I have recently built a new PC, to be used as a server. For months now, I have been getting unexplained crashes, sometimes after a few minutes, sometimes after a few days, where the PC just reboots without any trace in the logs. Just normal occasional status logs, and then, a few seconds later, the log of a normal boot process.
This is slowly driving me crazy because I just can’t make out the issue. I have tried multiple different Linux installs, swapped out the ssd and PSU and ran a ram test but this behaviour stills persists.
Today something was different. Instead of rebooting, it showed me this blue screen, this time finally with a log. But I still can’t seem to make out the issues. Some quick internet searches show some very vague answers; everything from software to hardware, and psu to CPU.
Can any Linux wizard help me fix my problem? Link to the log
Update: I have now faced an even weirder issue. I booted up, installed cpupower like a comment suggested, installed man to look up its documentation and then the screen froze, and I was forced to reboot the PC by pressing the power button for 3s. Then when I booted back up, my bash history was reset to a state a from a few days back (~.bash_history mod time from 2 days ago) even though I rebooted several times since then, and have not had any persistency errors like this. man was also not installed anymore. Even weirder is that cpupower was still installed. So it seems like some data was saved, while other files were discarded. I will now use a second ssd and try to replicate this. I now suspect some kind of Storage issue, even though the two ssd drives in question have never caused issues in my laptop. This seems scary, I have never witnessed a so weirdly corrupted Linux install, ever.

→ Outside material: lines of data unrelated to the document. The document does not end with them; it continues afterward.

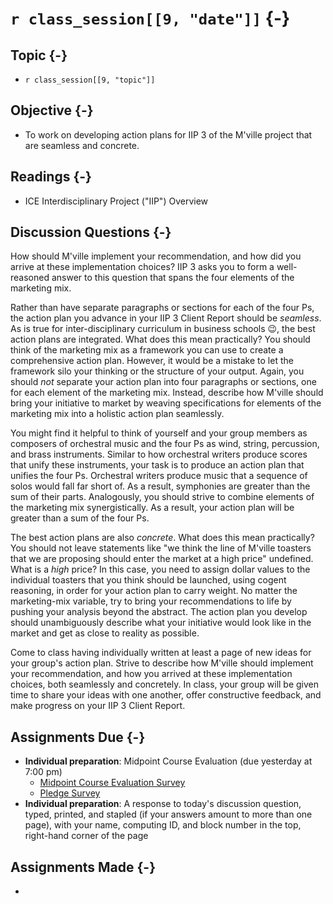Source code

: # `r class_session[[9, "date"]]` {-}

## Topic {-}

- `r class_session[[9, "topic"]]`

## Objective {-}

- To work on developing action plans for IIP 3 of the M'ville project that are
seamless and concrete.

## Readings {-}

- ICE Interdisciplinary Project ("IIP") Overview

## Discussion Questions {-}

How should M'ville implement your recommendation, and how did you arrive at
these implementation choices? IIP 3 asks you to form a well-reasoned answer to
this question that spans the four elements of the marketing mix.

Rather than have separate paragraphs or sections for each of the four Ps, the
action plan you advance in your IIP 3 Client Report should be *seamless*. As is
true for inter-disciplinary curriculum in business schools 😉, the best action
plans are integrated. What does this mean practically? You should think of the
marketing mix as a framework you can use to create a comprehensive action plan.
However, it would be a mistake to let the framework silo your thinking or the
structure of your output. Again, you should *not* separate your action plan into
four paragraphs or sections, one for each element of the marketing mix. Instead,
describe how M'ville should bring your initiative to market by weaving
specifications for elements of the marketing mix into a holistic action plan
seamlessly.

You might find it helpful to think of yourself and your group members as
composers of orchestral music and the four Ps as wind, string, percussion, and
brass instruments. Similar to how orchestral writers produce scores that unify
these instruments, your task is to produce an action plan that unifies the four
Ps. Orchestral writers produce music that a sequence of solos would fall far
short of. As a result, symphonies are greater than the sum of their parts.
Analogously, you should strive to combine elements of the marketing mix
synergistically. As a result, your action plan will be greater than a sum of the
four Ps.

The best action plans are also *concrete*. What does this mean practically? You
should not leave statements like "we think the line of M'ville toasters that we
are proposing should enter the market at a high price" undefined. What is a
*high* price? In this case, you need to assign dollar values to the individual
toasters that you think should be launched, using cogent reasoning, in order for
your action plan to carry weight. No matter the marketing-mix variable, try to
bring your recommendations to life by pushing your analysis beyond the abstract.
The action plan you develop should unambiguously describe what your initiative
would look like in the market and get as close to reality as possible.

Come to class having individually written at least a page of new ideas for your
group's action plan. Strive to describe how M'ville should implement your
recommendation, and how you arrived at these implementation choices, both
seamlessly and concretely. In class, your group will be given time to share your
ideas with one another, offer constructive feedback, and make progress on your
IIP 3 Client Report.

## Assignments Due {-}

- **Individual preparation**: Midpoint Course Evaluation (due yesterday at 7:00
pm)
    - [Midpoint Course Evaluation Survey][]
    - [Pledge Survey][]
- **Individual preparation**: A response to today's discussion question, typed,
printed, and stapled (if your answers amount to more than one page), with your
name, computing ID, and block number in the top, right-hand corner of the page

## Assignments Made {-}

- 

[Midpoint Course Evaluation Survey]: https://forms.gle/iMzbSVjojpspBwBL6
[Pledge Survey]: https://forms.gle/EDd6j8ipwL5xCrh17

Thanks. I have already tried the first three steps, and the same drives worked fine in another machine so i don’t think the drive is at fault.
About the GPU im pretty sure the issue also happens before I connected the gpu.
About simulating the workload:
Because of these issues, i am not currently running anything of importance on this machine and it mostly idles. The sudden reboots don’t seem to be affected by workload.